On retrouve également des conseils sur les recherches. Il faut aider à trouver les mots clés, et cela peut se faire par des tests utilisateurs qui permettront d’adapter d’un côté les mots clés utilisés par le site. On peut également faire une recherche dynamique où les mots clés sont suggérés à l’utilisateur sur la base des recherches effectuées par les autres utilisateurs. Il faut également permettre de préciser les champs de recherche, car les utilisateurs savent souvent ce qu’ils recherchent et où ils peuvent le trouver. Préciser les champs de recherche permet de diminuer le temps d’attente passive, et à être plus concis dans les réponses (souvent, les utilisateurs limitent leurs recherches aux premiers liens proposés).

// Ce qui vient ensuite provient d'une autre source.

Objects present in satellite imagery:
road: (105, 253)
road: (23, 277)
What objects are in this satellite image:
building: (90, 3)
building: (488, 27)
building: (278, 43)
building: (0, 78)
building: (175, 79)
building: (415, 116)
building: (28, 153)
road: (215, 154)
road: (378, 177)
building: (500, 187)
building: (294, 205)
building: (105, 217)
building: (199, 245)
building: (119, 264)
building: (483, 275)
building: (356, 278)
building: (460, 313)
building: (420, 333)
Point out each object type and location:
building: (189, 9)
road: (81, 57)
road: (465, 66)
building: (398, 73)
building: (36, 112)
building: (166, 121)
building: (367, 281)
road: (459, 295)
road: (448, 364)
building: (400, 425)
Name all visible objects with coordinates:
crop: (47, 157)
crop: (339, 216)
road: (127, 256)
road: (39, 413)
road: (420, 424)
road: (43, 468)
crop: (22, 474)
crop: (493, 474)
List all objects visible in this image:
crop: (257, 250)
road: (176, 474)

Pour évaluer l’ergonomie des sites web
Utiliser les tests utilisateurs (faire naviguer des utilisateurs et leur demander des actions précises en calculant le nombre de clics, le nombre d’erreurs, etc.). Les tests peuvent être très orientés ou libres, avec un pair (permet d’avoir plus de commentaires) ou avec seulement l’expérimentateur. On peut aussi regarder le comportement non verbal (grâce à un enregistrement vidéo) en plus des commentaires que l’on demande de faire.
Utiliser les questionnaires et entretiens pour déterminer la satisfaction des utilisateurs. La WAMMI a développé un questionnaire en 20 items qui permet d’évaluer l’attrait du site, le contrôle qu’il offre, l’efficacité, l’aide qu’il offre/son utilité et la facilité d’apprentissage.
Utiliser les guides (comme celui-ci) pour déterminer si les critères sont respectés. Des analyses automatiques peuvent être effectuées par des logiciels, qui ne sont néanmoins jamais complets. Les logiciels sont Bobby et Webmetrics Tool Suite. On peut utiliser également les log files qui donnent le temps passé et le nombre de pages visitées par chaque adresse IP.


Source : Bastien, J.M.C., Leulier, C., Scapin, D.L. (1998). L'ergonomie des sites web. In J.C. Le Moal, B. Hidoine (Eds.), Créer et maintenir un service web, Paris : ADBS, pp. 111-173.